**** DATA EXCERPTS ****

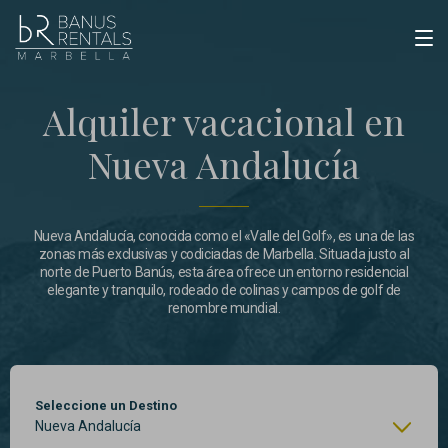
Alquiler vacacional en
Nueva Andalucía
Nueva Andalucía, conocida como el «Valle del Golf», es una de las
zonas más exclusivas y codiciadas de Marbella. Situada justo al
norte de Puerto Banús, esta área ofrece un entorno residencial
elegante y tranquilo, rodeado de colinas y campos de golf de
renombre mundial.
Seleccione un Destino
Nueva Andalucía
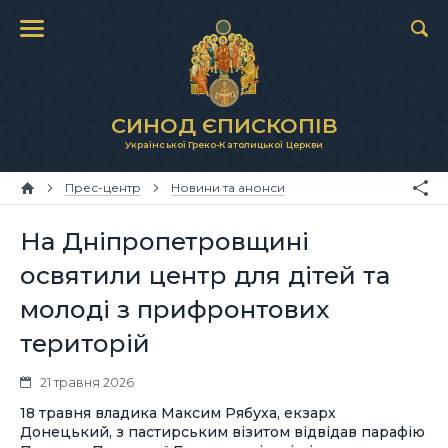
СИНОД ЄПИСКОПІВ
Української Греко-Католицької Церкви
Прес-центр
Новини та анонси
На Дніпропетровщині
освятили центр для дітей та
молоді з прифронтових
територій
21 травня 2026
18 травня владика Максим Рябуха, екзарх
Донецький, з пастирським візитом відвідав парафію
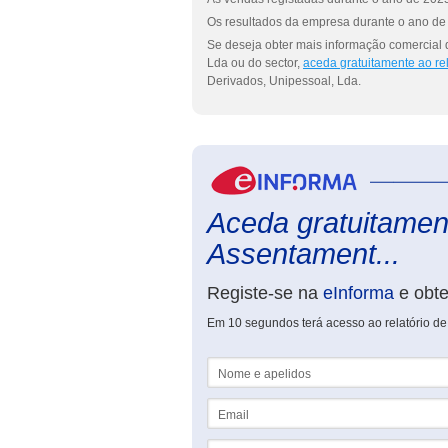
Os resultados da empresa durante o ano de 
Se deseja obter mais informação comercial
Lda ou do sector,
aceda gratuitamente ao re
Derivados, Unipessoal, Lda.
Aceda gratuitament
Assentament...
Registe-se na
eInforma
e obt
Em 10 segundos terá acesso ao relatório d
Nome e apelidos
Email
NIF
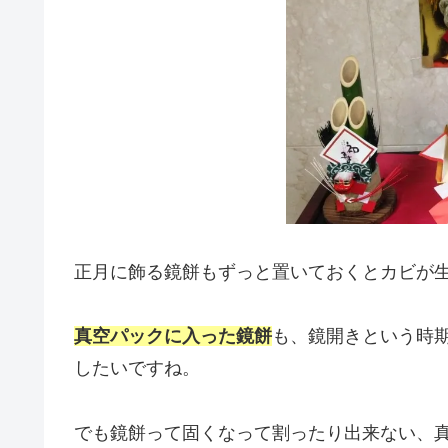
正月に飾る鏡餅もずっと置いておくとカビが
真空パックに入った鏡餅
も、鏡開きという時
したいですね。
でも鏡餅って固くなって割ったり出来ない、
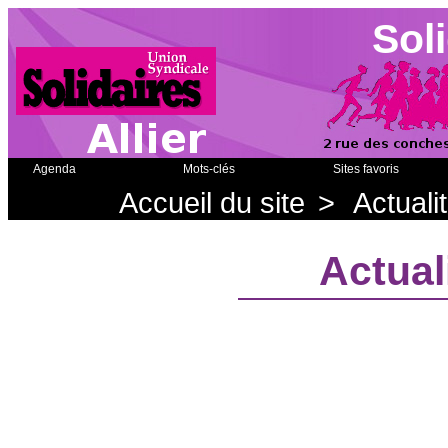
Soli
Agenda
Mots-clés
Sites favoris
Accueil du site
>
Actuali
Actual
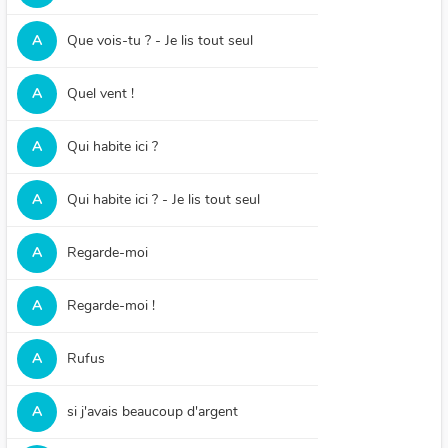
A
Que vois-tu ? - Je lis tout seul
A
Quel vent !
A
Qui habite ici ?
A
Qui habite ici ? - Je lis tout seul
A
Regarde-moi
A
Regarde-moi !
A
Rufus
A
si j'avais beaucoup d'argent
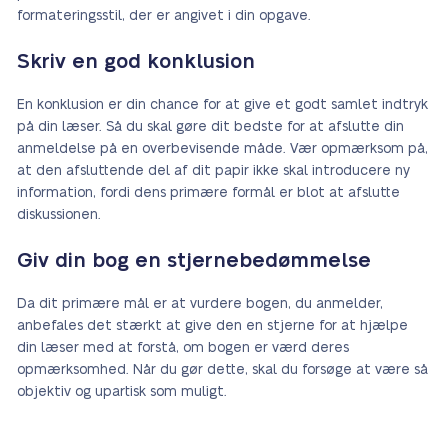
formateringsstil, der er angivet i din opgave.
Skriv en god konklusion
En konklusion er din chance for at give et godt samlet indtryk
på din læser. Så du skal gøre dit bedste for at afslutte din
anmeldelse på en overbevisende måde. Vær opmærksom på,
at den afsluttende del af dit papir ikke skal introducere ny
information, fordi dens primære formål er blot at afslutte
diskussionen.
Giv din bog en stjernebedømmelse
Da dit primære mål er at vurdere bogen, du anmelder,
anbefales det stærkt at give den en stjerne for at hjælpe
din læser med at forstå, om bogen er værd deres
opmærksomhed. Når du gør dette, skal du forsøge at være så
objektiv og upartisk som muligt.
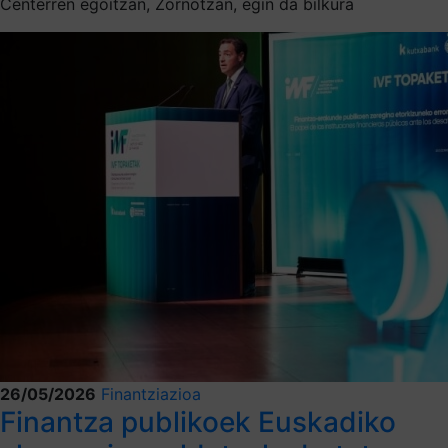
Centerren egoitzan, Zornotzan, egin da bilkura
26/05/2026
Finantziazioa
Finantza publikoek Euskadiko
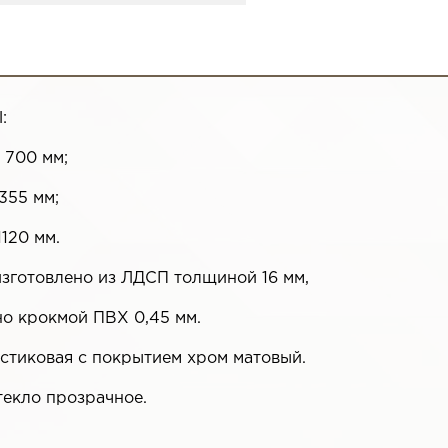
:
 700 мм;
355 мм;
1120 мм.
изготовлено из ЛДСП толщиной 16 мм,
но крокмой ПВХ 0,45 мм.
стиковая с покрытием хром матовый.
текло прозрачное.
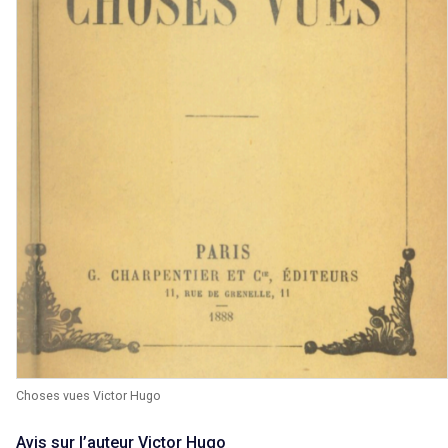
Choses vues Victor Hugo
Avis sur l’auteur Victor Hugo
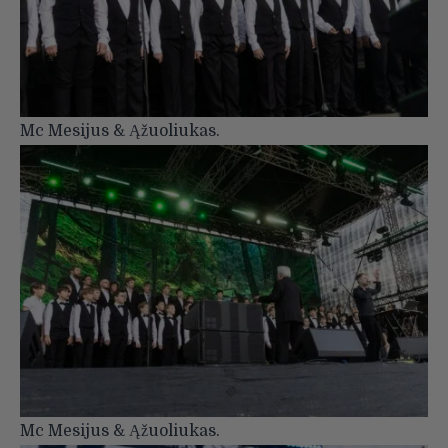
Mc Mesijus & Ąžuoliukas.
Mc Mesijus & Ąžuoliukas.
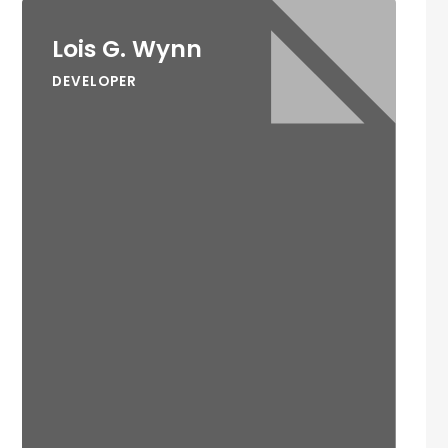
Lois G. Wynn
DEVELOPER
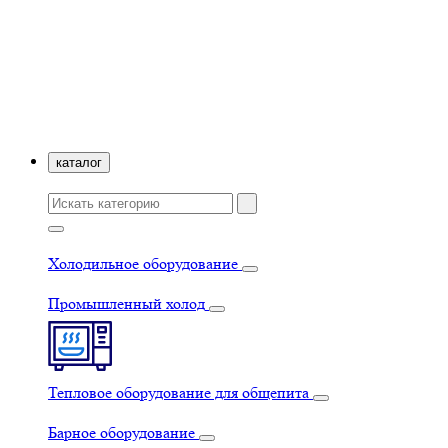
каталог
Холодильное оборудование
Промышленный холод
Тепловое оборудование для общепита
Барное оборудование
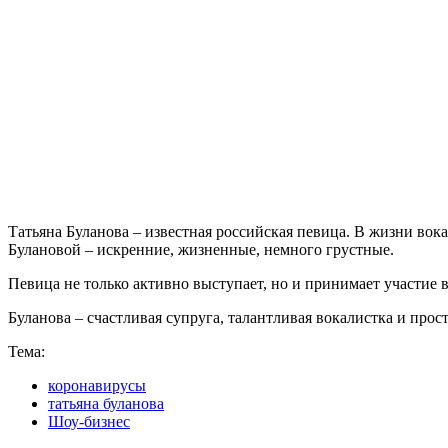
Татьяна Буланова – известная российская певица. В жизни вока
Булановой – искренние, жизненные, немного грустные.
Певица не только активно выступает, но и принимает участие в
Буланова – счастливая супруга, талантливая вокалистка и прос
Тема:
коронавирусы
татьяна буланова
Шоу-бизнес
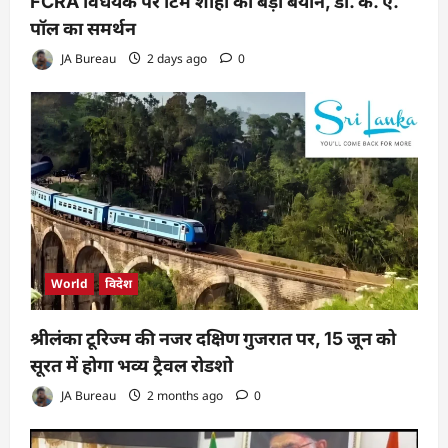
FCRA विधेयक पर टिम शीही का बड़ा बयान, डॉ. के. ए.
पॉल का समर्थन
JA Bureau
2 days ago
0
World
विदेश
श्रीलंका टूरिज्म की नजर दक्षिण गुजरात पर, 15 जून को
सूरत में होगा भव्य ट्रैवल रोडशो
JA Bureau
2 months ago
0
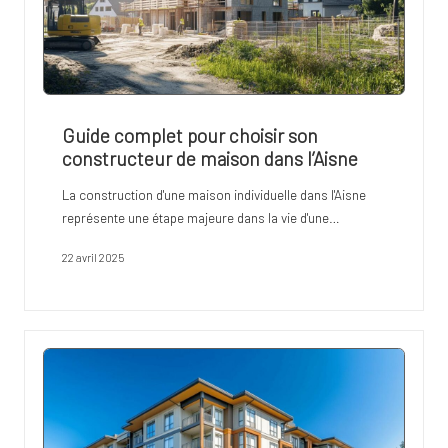
Guide complet pour choisir son
constructeur de maison dans l’Aisne
La construction d'une maison individuelle dans l'Aisne
représente une étape majeure dans la vie d'une…
22 avril 2025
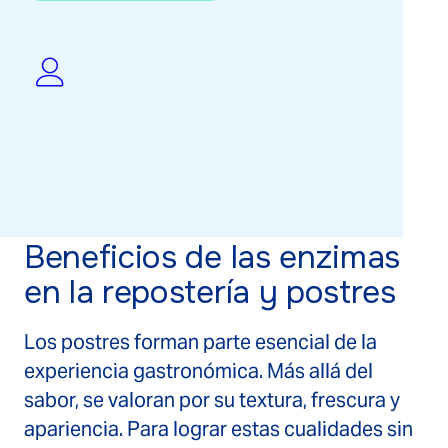
estructural, incluso en formulaciones
complejas como las sin gluten. Su uso mejora la
calidad del producto final y facilita el desarrollo
de nuevas recetas más saludables, sostenibles
y funcionales, sin comprometer ni la tradición ni
la innovación.
Beneficios de las enzimas
en la repostería y postres
Los postres forman parte esencial de la
experiencia gastronómica. Más allá del
sabor, se valoran por su textura, frescura y
apariencia. Para lograr estas cualidades sin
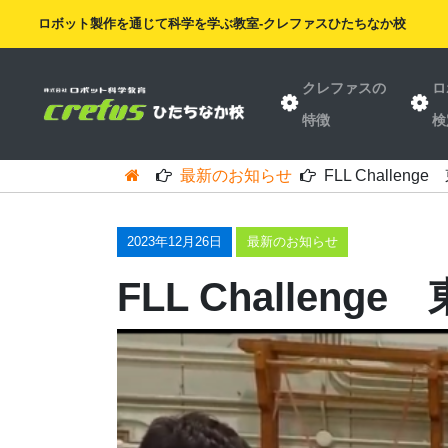
ロボット製作を通じて科学を学ぶ教室-クレファスひたちなか校
クレファスの
ロ
特徴
検
最新のお知らせ
FLL Challe
2023年12月26日
最新のお知らせ
FLL Challe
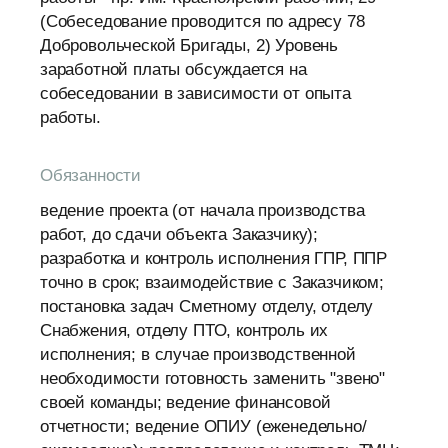
(Собеседование проводится по адресу 78
Добровольческой Бригады, 2) Уровень
заработной платы обсуждается на
собеседовании в зависимости от опыта
работы.
Обязанности
ведение проекта (от начала производства
работ, до сдачи объекта Заказчику);
разработка и контроль исполнения ГПР, ППР
точно в срок; взаимодействие с Заказчиком;
постановка задач Сметному отделу, отделу
Снабжения, отделу ПТО, контроль их
исполнения; в случае производственной
необходимости готовность заменить "звено"
своей команды; ведение финансовой
отчетности; ведение ОПИУ (еженедельно/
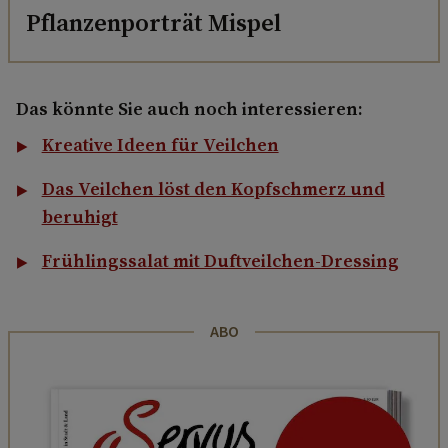
Pflanzenporträt Mispel
Das könnte Sie auch noch interessieren:
Kreative Ideen für Veilchen
Das Veilchen löst den Kopfschmerz und
beruhigt
Frühlingssalat mit Duftveilchen-Dressing
ABO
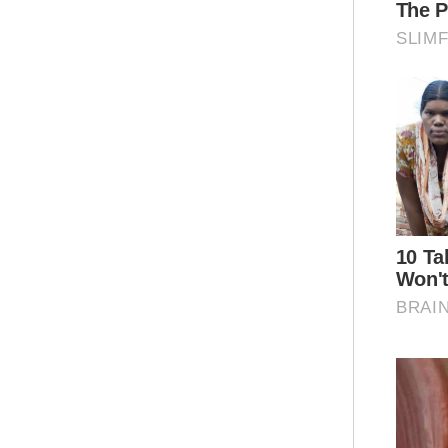
hin
jam 
Ar
‘Ke
Bag
yan
pen
awa
“Sa
mah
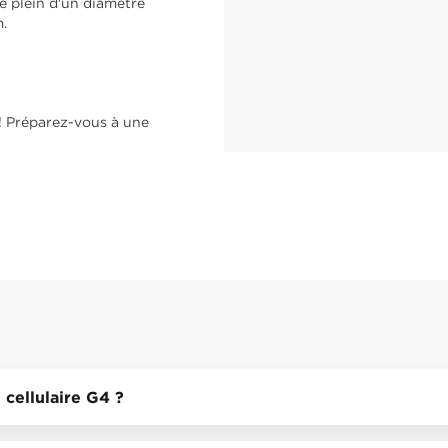
ge plein d'un diamètre
.
t ! Préparez-vous à une
 cellulaire G4 ?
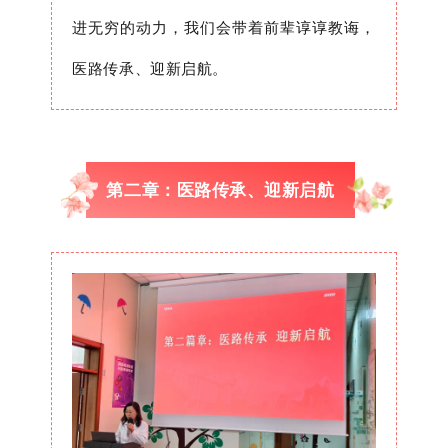
进无穷的动力，我们会带着前辈谆谆教诲，
医路传承、迎新启航。
第二章：医路传承、迎新启航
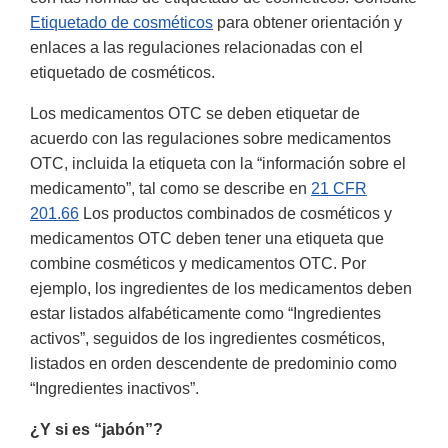
Etiquetado de cosméticos
para obtener orientación y
enlaces a las regulaciones relacionadas con el
etiquetado de cosméticos.
Los medicamentos OTC se deben etiquetar de
acuerdo con las regulaciones sobre medicamentos
OTC, incluida la etiqueta con la “información sobre el
medicamento”, tal como se describe en
21 CFR
201.66
Los productos combinados de cosméticos y
medicamentos OTC deben tener una etiqueta que
combine cosméticos y medicamentos OTC. Por
ejemplo, los ingredientes de los medicamentos deben
estar listados alfabéticamente como “Ingredientes
activos”, seguidos de los ingredientes cosméticos,
listados en orden descendente de predominio como
“Ingredientes inactivos”.
¿Y si es “jabón”?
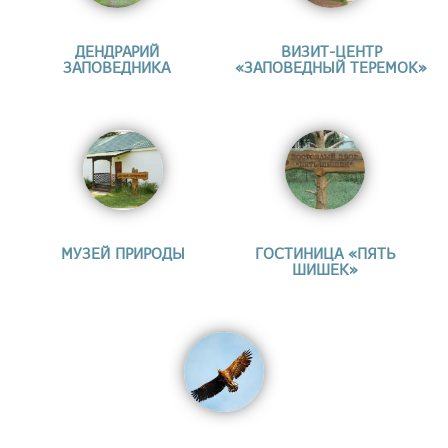
ДЕНДРАРИЙ
ВИЗИТ-ЦЕНТР
ЗАПОВЕДНИКА
«ЗАПОВЕДНЫЙ ТЕРЕМОК»
МУЗЕЙ ПРИРОДЫ
ГОСТИНИЦА «ПЯТЬ
ШИШЕК»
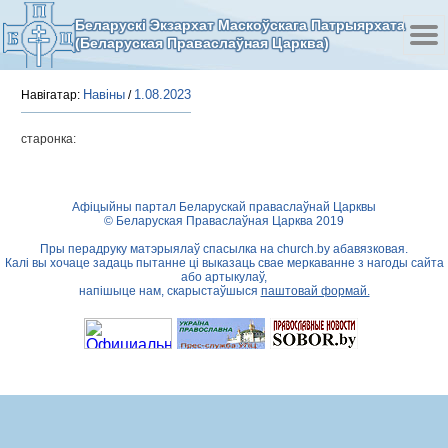
Беларускі Экзархат Маскоўскага Патрыярхата
(Беларуская Праваслаўная Царква)
Навіны
1.08.2023
Навігатар:
/
старонка:
Афіцыйны партал Беларускай праваслаўнай Царквы
© Беларуская Праваслаўная Царква 2019
Пры перадруку матэрыялаў спасылка на
church.by
абавязковая.
Калі вы хочаце задаць пытанне ці выказаць свае меркаванне з нагоды сайта
або артыкулаў,
напішыце нам, скарыстаўшыся
паштовай формай.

****

EXERCISE OBJECTIVE: Copy out, line for line, the text read from every item above, and leave the pictures out of your answer.

OUTPUT FOR THIS EXERCISE:
Alquiler vacacional en
Nueva Andalucía
Nueva Andalucía, conocida como el «Valle del Golf», es una de las
zonas más exclusivas y codiciadas de Marbella. Situada justo al
norte de Puerto Banús, esta área ofrece un entorno residencial
elegante y tranquilo, rodeado de colinas y campos de golf de
renombre mundial.
Seleccione un Destino
Nueva Andalucía
СИНОД ЄПИСКОПІВ
Української Греко-Католицької Церкви
Прес-центр
Новини та анонси
На Дніпропетровщині
освятили центр для дітей та
молоді з прифронтових
територій
21 травня 2026
18 травня владика Максим Рябуха, екзарх
Донецький, з пастирським візитом відвідав парафію
Os resultados da empresa durante o ano de 
Se deseja obter mais informação comercial
Lda ou do sector,
aceda gratuitamente ao re
Derivados, Unipessoal, Lda.
Aceda gratuitament
Assentament...
Registe-se na
eInforma
e obt
Em 10 segundos terá acesso ao relatório d
Nome e apelidos
Email
NIF
正月に飾る鏡餅もずっと置いておくとカビが
真空パックに入った鏡餅
も、鏡開きという時
したいですね。
でも鏡餅って固くなって割ったり出来ない、
Soli
Agenda
Mots-clés
Sites favoris
Accueil du site
>
Actuali
Actual
A
Que vois-tu ? - Je lis tout seul
A
Quel vent !
A
Qui habite ici ?
A
Qui habite ici ? - Je lis tout seul
A
Regarde-moi
A
Regarde-moi !
A
Rufus
A
si j'avais beaucoup d'argent
formateringsstil, der er angivet i din opgave.
Skriv en god konklusion
En konklusion er din chance for at give et godt samlet indtryk
på din læser. Så du skal gøre dit bedste for at afslutte din
anmeldelse på en overbevisende måde. Vær opmærksom på,
at den afsluttende del af dit papir ikke skal introducere ny
information, fordi dens primære formål er blot at afslutte
diskussionen.
Giv din bog en stjernebedømmelse
Da dit primære mål er at vurdere bogen, du anmelder,
anbefales det stærkt at give den en stjerne for at hjælpe
din læser med at forstå, om bogen er værd deres
opmærksomhed. Når du gør dette, skal du forsøge at være så
objektiv og upartisk som muligt.
Centerren egoitzan, Zornotzan, egin da bilkura
26/05/2026
Finantziazioa
Finantza publikoek Euskadiko
:
 700 мм;
355 мм;
1120 мм.
изготовлено из ЛДСП толщиной 16 мм,
но крокмой ПВХ 0,45 мм.
стиковая с покрытием хром матовый.
текло прозрачное.
Choses vues Victor Hugo
Avis sur l’auteur Victor Hugo
Mc Mesijus & Ąžuoliukas.
Mc Mesijus & Ąžuoliukas.
Lois G. Wynn
DEVELOPER
каталог
Холодильное оборудование
Промышленный холод
Тепловое оборудование для общепита
Барное оборудование
Татьяна Буланова – известная российская певица. В жизни вока
Булановой – искренние, жизненные, немного грустные.
Певица не только активно выступает, но и принимает участие в
Буланова – счастливая супруга, талантливая вокалистка и прос
Тема:
коронавирусы
татьяна буланова
Шоу-бизнес
FCRA विधेयक पर टिम शीही का बड़ा बयान, डॉ. के. ए.
पॉल का समर्थन
JA Bureau
2 days ago
0
World
विदेश
श्रीलंका टूरिज्म की नजर दक्षिण गुजरात पर, 15 जून को
सूरत में होगा भव्य ट्रैवल रोडशो
JA Bureau
2 months ago
0
Guide complet pour choisir son
constructeur de maison dans l’Aisne
La construction d'une maison individuelle dans l'Aisne
représente une étape majeure dans la vie d'une…
22 avril 2025
estructural, incluso en formulaciones
complejas como las sin gluten. Su uso mejora la
calidad del producto final y facilita el desarrollo
de nuevas recetas más saludables, sostenibles
y funcionales, sin comprometer ni la tradición ni
la innovación.
Beneficios de las enzimas
en la repostería y postres
Los postres forman parte esencial de la
experiencia gastronómica. Más allá del
sabor, se valoran por su textura, frescura y
apariencia. Para lograr estas cualidades sin
ロボット製作を通じて科学を学ぶ教室-クレファスひたちなか校
クレファスの
ロ
特徴
検
最新のお知らせ
FLL Challe
2023年12月26日
最新のお知らせ
FLL Challe
(Собеседование проводится по адресу 78
Добровольческой Бригады, 2) Уровень
заработной платы обсуждается на
собеседовании в зависимости от опыта
работы.
Обязанности
ведение проекта (от начала производства
работ, до сдачи объекта Заказчику);
разработка и контроль исполнения ГПР, ППР
точно в срок; взаимодействие с Заказчиком;
постановка задач Сметному отделу, отделу
Снабжения, отделу ПТО, контроль их
исполнения; в случае производственной
необходимости готовность заменить "звено"
своей команды; ведение финансовой
отчетности; ведение ОПИУ (еженедельно/
Pflanzenporträt Mispel
Das könnte Sie auch noch interessieren:
Kreative Ideen für Veilchen
Das Veilchen löst den Kopfschmerz und
beruhigt
Frühlingssalat mit Duftveilchen-Dressing
ABO
hin
jam 
Ar
‘Ke
Bag
yan
pen
awa
“Sa
mah
ge plein d'un diamètre
.
t ! Préparez-vous à une
 cellulaire G4 ?
进无穷的动力，我们会带着前辈谆谆教诲，
医路传承、迎新启航。
第二章：医路传承、迎新启航
Etiquetado de cosméticos
para obtener orientación y
enlaces a las regulaciones relacionadas con el
etiquetado de cosméticos.
Los medicamentos OTC se deben etiquetar de
acuerdo con las regulaciones sobre medicamentos
OTC, incluida la etiqueta con la “información sobre el
medicamento”, tal como se describe en
21 CFR
201.66
Los productos combinados de cosméticos y
medicamentos OTC deben tener una etiqueta que
combine cosméticos y medicamentos OTC. Por
ejemplo, los ingredientes de los medicamentos deben
estar listados alfabéticamente como “Ingredientes
activos”, seguidos de los ingredientes cosméticos,
listados en orden descendente de predominio como
“Ingredientes inactivos”.
¿Y si es “jabón”?
ДЕНДРАРИЙ
ВИЗИТ-ЦЕНТР
ЗАПОВЕДНИКА
«ЗАПОВЕДНЫЙ ТЕРЕМОК»
МУЗЕЙ ПРИРОДЫ
ГОСТИНИЦА «ПЯТЬ
ШИШЕК»
Беларускі Экзархат Маскоўскага Патрыярхата
(Беларуская Праваслаўная Царква)
Навіны
1.08.2023
Навігатар:
/
старонка:
Афіцыйны партал Беларускай праваслаўнай Царквы
© Беларуская Праваслаўная Царква 2019
Пры перадруку матэрыялаў спасылка на
church.by
абавязковая.
Калі вы хочаце задаць пытанне ці выказаць свае меркаванне з нагоды сайта
або артыкулаў,
напішыце нам, скарыстаўшыся
паштовай формай.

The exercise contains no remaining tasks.